Bisher unscheinbar und wenig erforscht. Das war schlagartig vorbei, als es 2002 gleich zu 2 tödlichen Unfällen in Australien kam. Ob es die einzigen Fälle sind, kann man nun nicht mehr mit Bestimmtheit sagen.
Zugehörig zur großen Famile der Würfelquallen sind auch sie von großer Gefährlichkeit, wie die Unfälle beweisen. Heimtückisch gegenüber der Seewespe oder der Portugiesischen Galeere ist allerdings der ausbleibende stechende Schmerz während der Berührung. 
Anfangs stellt man nur minimales Erythem, kleine Bläschen,  lokales Schwitzen und lokale Schmerzen fest. Nach Minuten bis Stunden dann einen  aufsteigenden Muskelschmerz und massive Katecholaminfreisetzung bis zu 24h mit wellenartige Bauch-, Rücken-, Gliederschmerzen, Hypertonie, Arrhythmie, periphere Zyanose, Lungenödem.
Das wars dann noch Stunden nach dem ursprünglich unauffäligem Lokalbefund.

Laut dem australischen Mediziner Peter Fenner zufolge werden die Symptome häufig mit einer Blinddarmentzündung, einem Herzinfarkt oder der Dekompressionskrankheit verwechselt, besonders wenn der Betroffene den Kontakt mit der Irukandji-Qualle gar nicht bemerkt hat.  
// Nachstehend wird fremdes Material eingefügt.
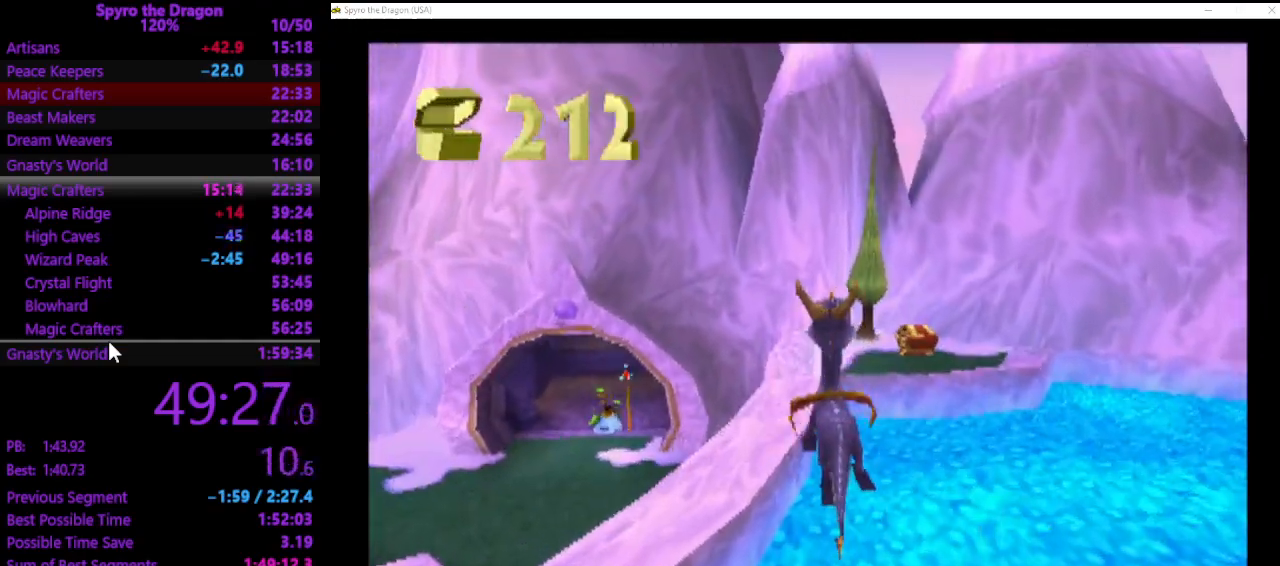
{"buttons": ["SQUARE"], "left_stick": "up-left", "events": [[100, "CROSS", "up"], [200, "left_stick", "up-left"], [300, "SQUARE", "down"]]}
Über die Irukandji-Qualle ist jedoch nicht viel mehr als ihr Aussehen bekannt - bislang wurde die kleine Meduse als weniger bedrohlich angesehen. Es musste erst zu den Todesfällen von Jordan und King kommen, um finanzielle Mittel zur Erforschung des Gifttieres zu erhalten. 100.000 Dollar stellte die australische Regierung im August dem CRC Reef Research Centre in Townsville zur Verfügung. Weitere 400.000 Dollar steuern touristische Institutionen bei. Die Wissenschaftler hoffen, durch private Sponsoren den schmalen Etat aufstocken zu können. "Wir brauchen dringend Forschungsmittel, um herauszufinden, welche Arten von Quallen es gibt, um ein Gegengift entwickeln zu können“, so Seymour.

     

Die Miniqualle gehört zu der Gattung der Würfelquallen oder Cubozoa, von denen es 15 bekannte Spezies in australischen Gewässern und weltweit 24 gibt. Wie alle Quallen besteht auch die Irukandji zu 95 Prozent aus Wasser und hat weder Herz noch Hirn. Von jeder Ecke des quadratischen Körpers hängt eine mit Giftzellen besetzte, fünf bis 50 Zentimeter lange Tentakel herab, mit denen die Qualle ihre Beute fängt.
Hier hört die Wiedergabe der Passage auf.